Nun hat Jutta Ditfurth ein Buch über Ulrike Meinhof vorgelegt, ein dickleibiges Werk mit selbstbewusstem Untertitel ("Die Biographie"). Frau Meinhof (1934-76), wir erinnern uns: Die wortgewaltige Journalistin mit Villa in Hamburg und Partys auf Sylt, christlich erzogen, sozial engagiert, ebenfalls ein Unruhegeist deutscher Politik. Die Chefideologin der "Roten Armee Fraktion", die den "Akt der Befreiung im Akt der Vernichtung" feierte, die Terroristin, beteiligt an der Befreiung von Andreas Baader (1970) und fünf Bombenanschlägen (1972) mit vier Opfern. Schließlich ihr Tod in Stammheim, am Handtuchstrick. Was für eine Frau, Identifikationsfigur und Staatsfeindin Nr. 1. Aber: Eine Studie über die Meinhof ausgerechnet von Jutta Ditfurth und just nach der Textflut zum Jahrestag des "Deutschen Herbstes"?
Die Verfasserin, so scheint es, hat eine Mission, sie versucht eine Ehrenrettung für die Halbschwester im Geiste. "Keine öffentliche Figur in diesem Land ist dermaßen unter Legenden, Mythen, Fälschungen begraben wie Meinhof", behauptet Jutta Ditfurth dieser Tage im "Stern" (46/2007). Ein Autor (Stefan Aust, "Der Baader-Meinhof-Komplex") besitze das Monopol auf die RAF. Andere – "und das ist richtig grauslig" – würden nur abschreiben. Ditfurth beklagt die Verteufelung einer Rebellin (und meint auch sich selbst). Sie verurteilt eine "Dämonisierung von Widerstand" sowie jenen Zeitgeist, "nach dem radikale Opposition zum System, der Kampf um eine gerechtere Welt schlichtweg verrückt ist". Auf Nachfrage, in einer Mail, spricht Frau Ditfurth von "vergifteten Ursprungsquellen" und von "Müll, der über Meinhof geschrieben wird". Sie habe bei Null anfangen müssen. "Wenn ich die Frage beantworten müsste, was in bisherigen Darstellungen zutrifft, wäre die Liste sehr kurz."
Die Autorin sei auf unbekanntes Quellenmaterial gestoßen, lobt nun der Verlag. Sie zeige "völlig neue Zusammenhänge" und beantworte die eine Frage: "Wer war Ulrike Meinhof wirklich?" Detailverliebt skizziert Ditfurth das Leben ihrer Protagonistin.
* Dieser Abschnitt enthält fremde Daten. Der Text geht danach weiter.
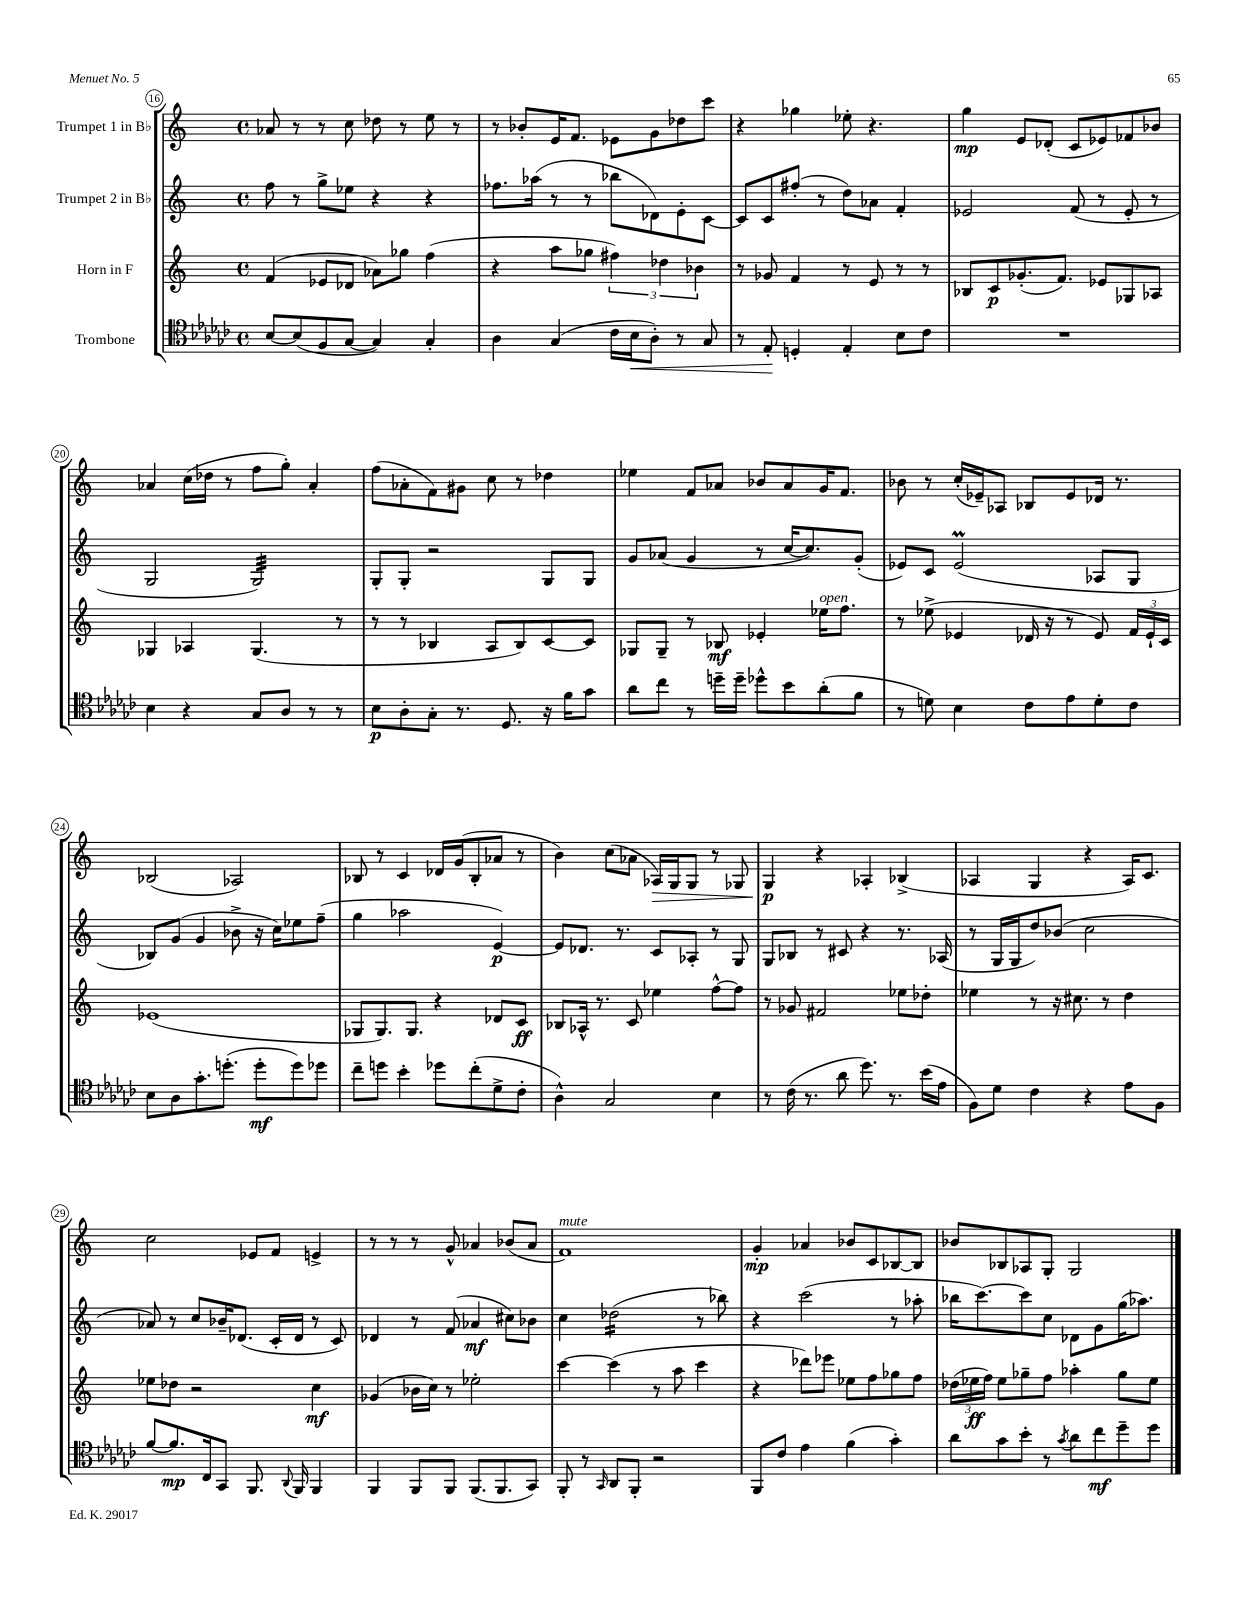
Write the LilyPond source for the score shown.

<<
\new StaffGroup <<
\new Staff = "s0" \with { instrumentName = "Trumpet 1 in Bb" } {
    \clef treble \key c \major \defaultTimeSignature \time 4/4
    \autoBeamOff aes'8 r8 r8 c''8 des''8 r8 e''8 r8 |
    r8 bes'8[-. e'16 f'8.] ees'8[ g'8 des''8 c'''8] |
    r4 ges''4 ees''8-. r4. |
    g''4\mp e'8[ des'8]-.( c'8[ ees'8) fes'8 bes'8] |
    aes'4 c''16[( des''16] r8 f''8[ g''8]-.) aes'4-. |
    f''8[( aes'8-. f'8) gis'8] c''8 r8 des''4 |
    ees''4 f'8[ aes'8] bes'8[ aes'8 g'16 f'8.] |
    bes'8 r8 c''16[-.( ees'16--) aes8] bes8[ ees'8 des'16] r8. |
    bes2( aes2) |
    bes8 r8 c'4 des'16[ g'16( bes8-. aes'8] r8 |
    b'4) c''8[( aes'8] aes16[\>) g16 g8] r8 ges8 |
    g4\p\! r4 aes4-. bes4->( |
    aes4 g4 r4 aes16[) c'8.] |
    c''2 ees'8[ f'8] e'4-> |
    r8 r8 r8 g'8-^ aes'4 bes'8[( aes'8] |
    f'1^\markup { \italic "mute" }) |
    g'4-.\mp aes'4 bes'8[ c'8 bes8~ bes8] |
    bes'8[ bes8 aes8 g8]-. g2 \bar "|." |
}
\new Staff = "s1" \with { instrumentName = "Trumpet 2 in Bb" } {
    \clef treble \key c \major \defaultTimeSignature \time 4/4
    \autoBeamOff f''8 r8 g''8[-> ees''8] r4 r4 |
    fes''8.[ aes''16]( r8 r8 bes''8[ des'8) e'8-. c'8]~ |
    c'8[ c'8 fis''8]-.( r8 d''8[) aes'8] f'4-. |
    ees'2 f'8( r8 ees'8-. r8 |
    g2 g2:32) |
    g8[-. g8]-. r2 g8[ g8] |
    g'8[ aes'8]( g'4 r8 c''16[~ c''8.) g'8]-.( |
    ees'8[) c'8] ees'2\prall( aes8[ g8] |
    bes8[) g'8]( g'4 bes'8-> r16 c''16[) ees''8 f''8]--( |
    g''4 aes''2 e'4~\p) |
    e'8[ des'8.] r8. c'8[ aes8]-. r8 g8 |
    g8[ bes8] r8 cis'8 r4 r8. aes16( |
    r8 g16[ g16 d''8) bes'8]( c''2 |
    aes'8) r8 c''8[ bes'16-- des'8.]( c'16[-. des'16] r8 c'8) |
    des'4 r8 f'8( aes'4\mf cis''8[) bes'8] |
    c''4 des''2:16( r8 bes''8) |
    r4 c'''2( r8 aes''8-. |
    bes''16[ c'''8.~) c'''8 c''8] des'8[ g'8 g''16( aes''8.]) \bar "|." |
}
\new Staff = "s2" \with { instrumentName = "Horn in F" } {
    \clef treble \key c \major \defaultTimeSignature \time 4/4
    \autoBeamOff f'4( ees'8[ des'8] aes'8[) ges''8] f''4( |
    r4 a''8[ ges''8] \tuplet 3/2 { fis''4) des''4 bes'4 } |
    r8 ges'8 f'4 r8 e'8 r8 r8 |
    bes8[ c'8\p ges'8.-.( f'8.]) ees'8[ ges8 aes8] |
    ges4 aes4 ges4.( r8 |
    r8 r8 bes4 a8[ bes8) c'8~ c'8] |
    ges8[ ges8]-- r8 bes8\mf ees'4-. ees''16[^\markup { \italic "open" } f''8.] |
    r8 ees''8->( ees'4 des'16 r16 r8 ees'8) \tuplet 3/2 { f'16[ ees'16-! c'16] } |
    ees'1( |
    ges8[ ges8.) ges8.] r4 des'8[ c'8]\ff |
    bes8[ aes16]-^ r8. c'8 ees''4 f''8[~-^ f''8] |
    r8 ges'8 fis'2 ees''8[ des''8]-. |
    ees''4 r8 r16 cis''8. r8 d''4 |
    ees''8[ des''8] r2 c''4\mf |
    ges'4( bes'16[ c''16]) r8 ees''2-. |
    c'''4~ c'''4( r8 a''8 c'''4 |
    r4 des'''8[) ees'''8] ees''8[ f''8 ges''8 f''8] |
    \tuplet 3/2 { des''16[( ees''16\ff f''16]) } ees''8[ ges''8-- f''8] aes''4-. ges''8[ ees''8] \bar "|." |
}
\new Staff = "s3" \with { instrumentName = "Trombone" } {
    \clef tenor \key ges \major \defaultTimeSignature \time 4/4
    \autoBeamOff bes8[~ bes8( f8 ges8]~ ges4) ges4-. |
    aes4 ges4( ces'16[ bes16\< aes8]-.) r8 ges8 |
    r8 ees8-.\! d4-. ees4-. bes8[ ces'8] |
    R1 |
    bes4 r4 ges8[ aes8] r8 r8 |
    bes8[\p aes8-. ges8]-. r8. des8. r16 f'16[ ges'8] |
    aes'8[ ces''8] r8 d''16[-- d''16]-- des''8[-^ bes'8 aes'8-.( f'8] |
    r8 d'8) bes4 ces'8[ ees'8 d'8-. ces'8] |
    bes8[ aes8 ges'8.-. d''8.]-.( d''8[-.\mf d''8) des''8] |
    ces''8[-- d''8] bes'4-. des''8[ ces''8-.( des'8-> ces'8]-. |
    aes4-^) ges2 bes4 |
    r8 ces'16( r8. aes'8 des''8.) r8. bes'16[( ees'16] |
    f8[) des'8] ces'4 r4 ees'8[ f8] |
    f'8[~ f'8.\mp ces16 ges,8] f,8. \appoggiatura { aes,8 } f,16 f,4 |
    f,4 f,8[ f,8] f,8.[( f,8. ges,8]) |
    f,8-. r8 \grace { ges,16 } aes,8[ f,8]-. r2 |
    f,8[ ces'8] ees'4 f'4( ges'4-.) |
    aes'8[ ges'8 bes'8]-. r8 \acciaccatura { ges'8 } aes'8[ ces''8\mf des''8-- des''8] \bar "|." |
}
>>
>>
\layout { \context { \Score currentBarNumber = #16 \override BarNumber.stencil = #(make-stencil-circler 0.1 0.3 ly:text-interface::print) } }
Sie beschreibt sie in Rollen – die Atomwaffengegnerin und Kommunistin, Ehefrau und Zwillingsmutter, die Partisanin, Attentäterin und Gefangene, am Ende "Objekt". Die Verfasserin erhellt auch den Hintergrund, die Zeitumstände: Meinhofs Radikalisierung erfolgte schrittweise, parallel zur Radikalisierung der Massen und der Politik. Es gebe "viele Ereignisse und Konflikte in der westdeutschen Nachkriegsgeschichte, die die RAF möglich machten", heißt es im Buch. (Stichworte: Vietnamkrieg, Atomwaffen, Notstandsgesetze, der Mord an Ohnesorg, "Bild"-Hetze, der Anschlag auf Dutschke...) Die Aufrührer besaßen ein günstiges Umfeld. Ditfurth zitiert Meinungsforscher: "Jeder vierte Befragte unter 30 Jahren hatte ‚gewisse Sympathien’ für die RAF" (1971). In Meinhof verdichteten sich Jahrzehnte deutscher Geschichte, sie war – so die Autorin – "die große Schwester der 68er".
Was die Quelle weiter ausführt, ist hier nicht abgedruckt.